During the study period (2019–2020), we recorded 31 colonies in northern Greece. Most of these colonies were located in Central Macedonia, with smaller numbers in Western Macedonia and Thrace (Figure 1). Most of the recorded colonies appeared to be small, with 62.1% of them containing <10 individuals (indicating an extended threat of population collapse). Density distribution in Greece, with medium (15–2 ind/ha) and low (<2 ind/ha) density categories dominating (51.7% and 27.6%, respectively), was similar to that found in Bulgaria [30]. The calculated mean density for Greece (7.4 ind/ha) appeared to be pronouncedly lower than that of other resident countries, such as Eastern Romania (27.33 ind/ha; [37]), the Czech Republic (15.1 ind/ha; [10]), and Austria (range 9–110 ind/ha; [11,12]). Nevertheless, it appeared to follow the pattern of extremely low densities of small and fragmented areas, such as the populations of the Jakupica mountains in North Macedonia (0.8–5.5 ind/ha; [38]). Additionally, the low density of EGS populations in Greece might further reflect the peripheral metapopulational nature of the species’ southernmost distribution boundaries [10]. Such small numbers, especially when combined with increased fragmentation (as revealed by the small mean distance from roads in our analyses; Table S1), might have a negative impact on the survival of the species. Small and fragmented EGS populations could end up suffering from inbreeding depression leading to decreased biological fitness and, eventually, extinction [9]. Nevertheless, in other ground squirrel species (e.g., Callospermophilus lateralis), the immigration effect can promote a demographic recovery and counter the genetic effects of bottleneck, especially in regards to the loss of allelic richness [39]. Thus, immigration may be one of key rescue events to prevent a population from extinction and to recover from very low densities [40]. Unfortunately, natural immigration is extremely difficult in most Greek colonies due to the species’ intense fragmentation and isolation. A potential solution would be human-mediated reinforcement, but this would require a national legal framework.
In Northern Greece, most colonies were located near human settlements (and, thus, human activities), as reflected in the low values of the minimum distance from residential/industrial areas (Table S1). About 45.10% of the estimated population was mainly found in agricultural areas such as non-irrigated arable land, occupying grass stripes along roads and fallows of crops [3]. The confinement of these colonies in such habitats most likely resulted in quite high densities (e.g., 37.46–10.79 ind/ha in olive groves; 23.33 ind/ha in gardens), and slightly lower densities in pastures (11.45–0.47 ind/ha) (see also [10,12,14]). On the other hand, 37.7% of the estimated population was found in highly anthropogenic areas such as discontinuous urban, industrial, and commercial areas, leisure facilities, airports, and potential construction sites. The colonies of these areas also exhibit variably high densities (24.89–1.04 ind/ha in urban areas; 7.57–1.62 ind/ha in leisure facilities; 2.65 ind/ha in airport; and 3.23 ind/ha in construction site). The occurrence of the species in these human modified environments most likely suggests the high dependence of the species on human activities (e.g., mowing, grazing), which help maintain short and renewed vegetation and a steppe-like environment, necessary for the survival of the species [7,10,11,13,14,41]. Vegetation height is considered to be the most critical factor for the species [42,43]. EGS avoid dense tallgrass vegetation as visual cues play an important role for communication and vigilance [44,45]. The evolution of grassland ecosystems in Eurasia during the Pleistocene with the presence of large wild ungulates, and later with that of domestic grazers and human modifications, interacted positively with ground squirrel expansion [46,47,48]. Conversely, the replacement of grasslands by arable land and the reduction of livestock in the first half of the 20th century caused a pronounced decrease of burrow abundance and distribution [49,50].

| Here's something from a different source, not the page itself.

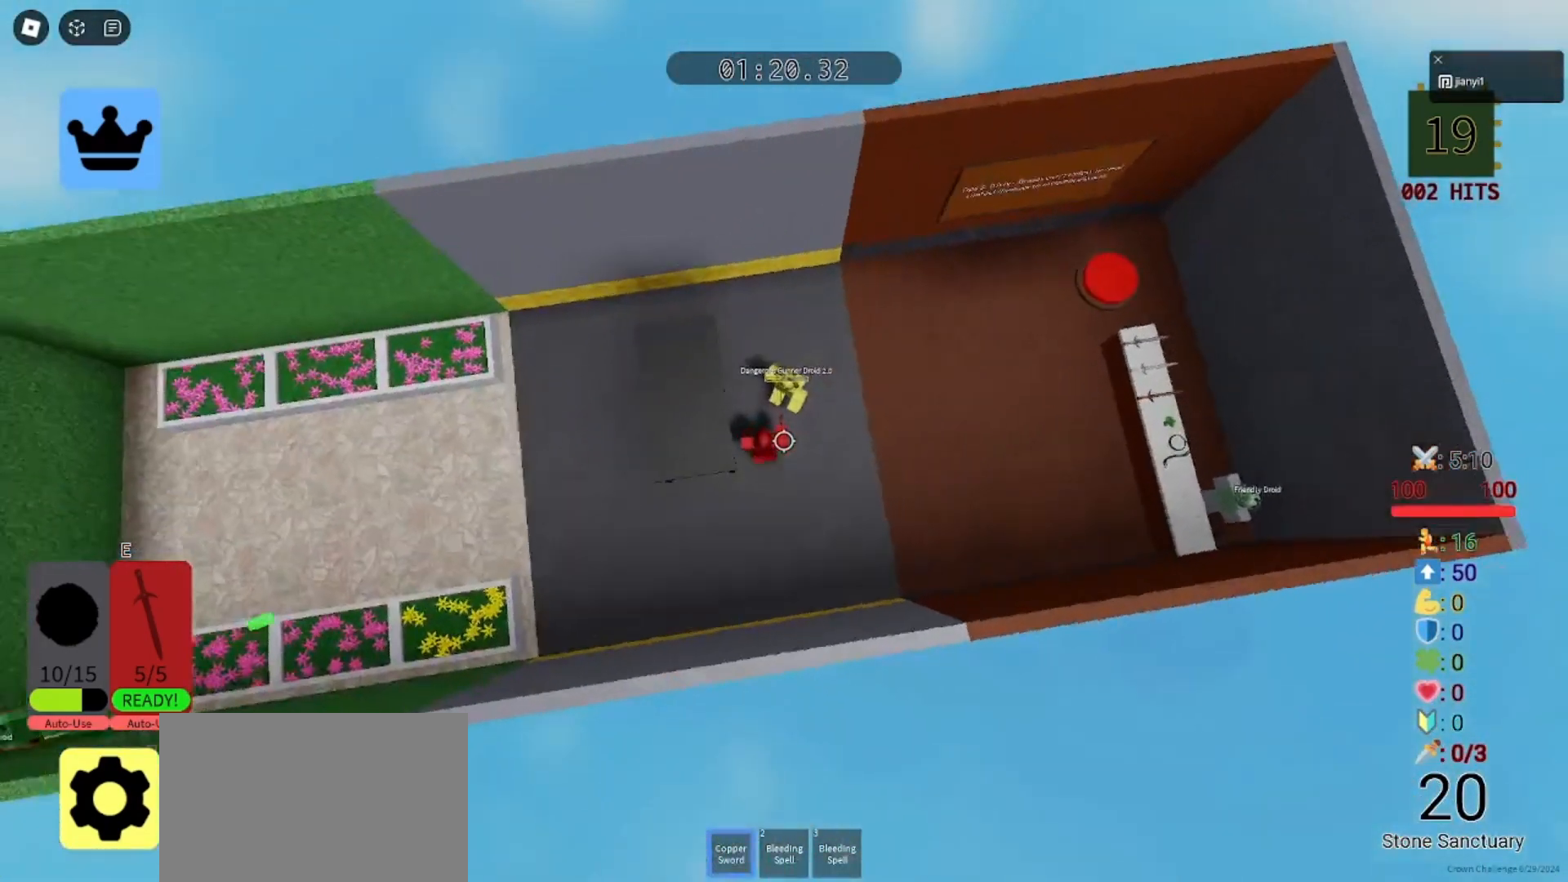
{"keys": ["s"], "mouse": ["left"], "events": [[33, "mouse_left", "down"], [100, "mouse_left", "up"], [200, "mouse_left", "down"], [267, "mouse_left", "up"], [333, "mouse_left", "down"], [400, "mouse_left", "up"], [467, "mouse_left", "down"]]}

Our site-attributes analysis showed that the majority of EGS colonies (69%) in Greece did not present any specific environmental or spatial characteristic (Cluster 2, Figure 2). This cluster consisted of anthropogenic habitats and both this cluster and Cluster 3 are situated in the south-aspect lowlands of Central Macedonia and Thrace. Additionally, almost all of the colonies of Western Macedonia were grouped together, having distinctive topographic and climatic conditions (Cluster 4, Figure 2). In Greece, most EGS populations are adapted to higher temperatures (total annual mean 14.7 °C), lower precipitation (total annual mean 582 mm), and moderate humidity (total annual mean 65.2%) compared to populations of higher latitudes [3,51,52]. However, the low winter mean surface temperature in Western Macedonia (4.8 °C), compared to that of the lowlands of Central Macedonia and Thrace (8.6 °C), may affect the torpor and the life cycle of these populations [53]. Nevertheless, high summer temperatures seem to be tolerated by EGS, as they avoid extreme conditions by spending more time into their burrows [54].

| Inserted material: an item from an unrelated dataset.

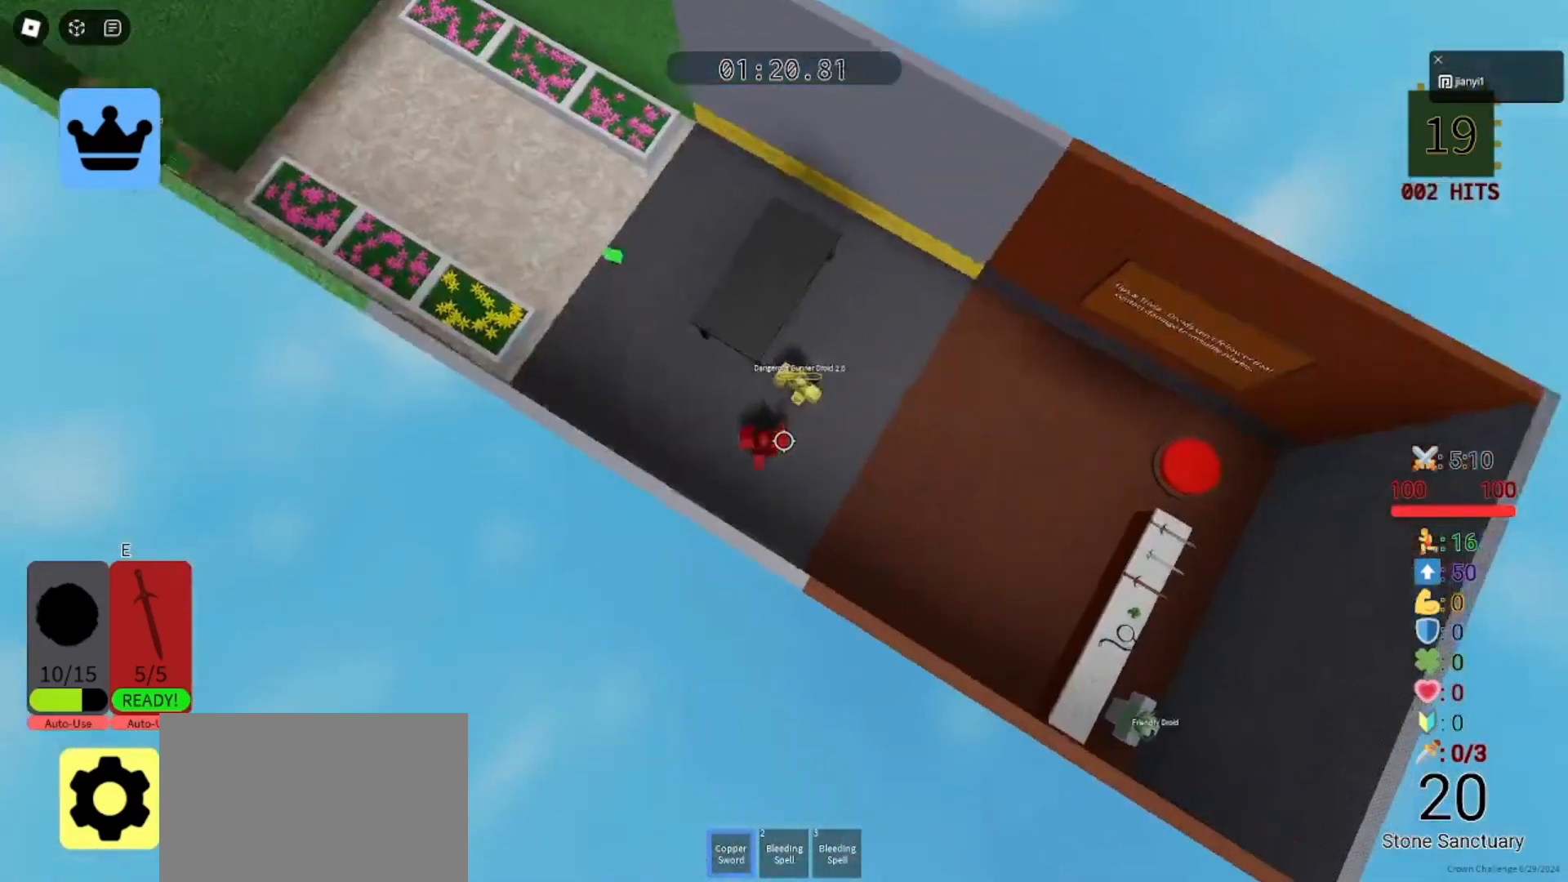
{"keys": ["s"], "mouse": ["left"], "events": [[33, "mouse_left", "up"], [100, "mouse_left", "down"], [167, "mouse_left", "up"], [200, "d", "down"], [233, "mouse_left", "down"], [300, "d", "up"], [300, "mouse_left", "up"], [400, "mouse_left", "down"], [467, "mouse_left", "up"], [500, "mouse_left", "down"]]}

Habitat aspect (mainly south-east to south-west orientation) contributed mostly to the clustering of the localities (Table 3 and Table S1). Southern and eastern habitat orientation is associated with greater solar radiation and upcoming evaporation, thus resulting in warmer and dryer soils [55]. Previous research has demonstrated that aspect and slope of EGS habitats, along with climatic conditions (e.g., precipitation), are among the most important environmental factors for establishing viable EGS colonies [52]. These topographic variables are directly related to specific microclimatic conditions, and particularly to vegetation cover that appear to favor site selection by EGS [52]. Among those topographic variables, altitude (see Table 3) seems to be an exception as it seems to not have a strong influence [52]. In Europe, EGS distribution covers a wide range of altitudes, from −0.5 m in Kalochori (present study) up to 2592 m in the Rila Mountains in Bulgaria [3]. Nevertheless, most colonies are found at relatively low altitudes in Greece (Table S1; mean = 228 m; present study), Eastern Romania (below 300 m; [52]), Czech Republic (317 m; [10]), and Bulgaria (below 500 m; [30]). Low altitudes favor year-round grazing by livestock and therefore create suitable habitats for EGS [56,57].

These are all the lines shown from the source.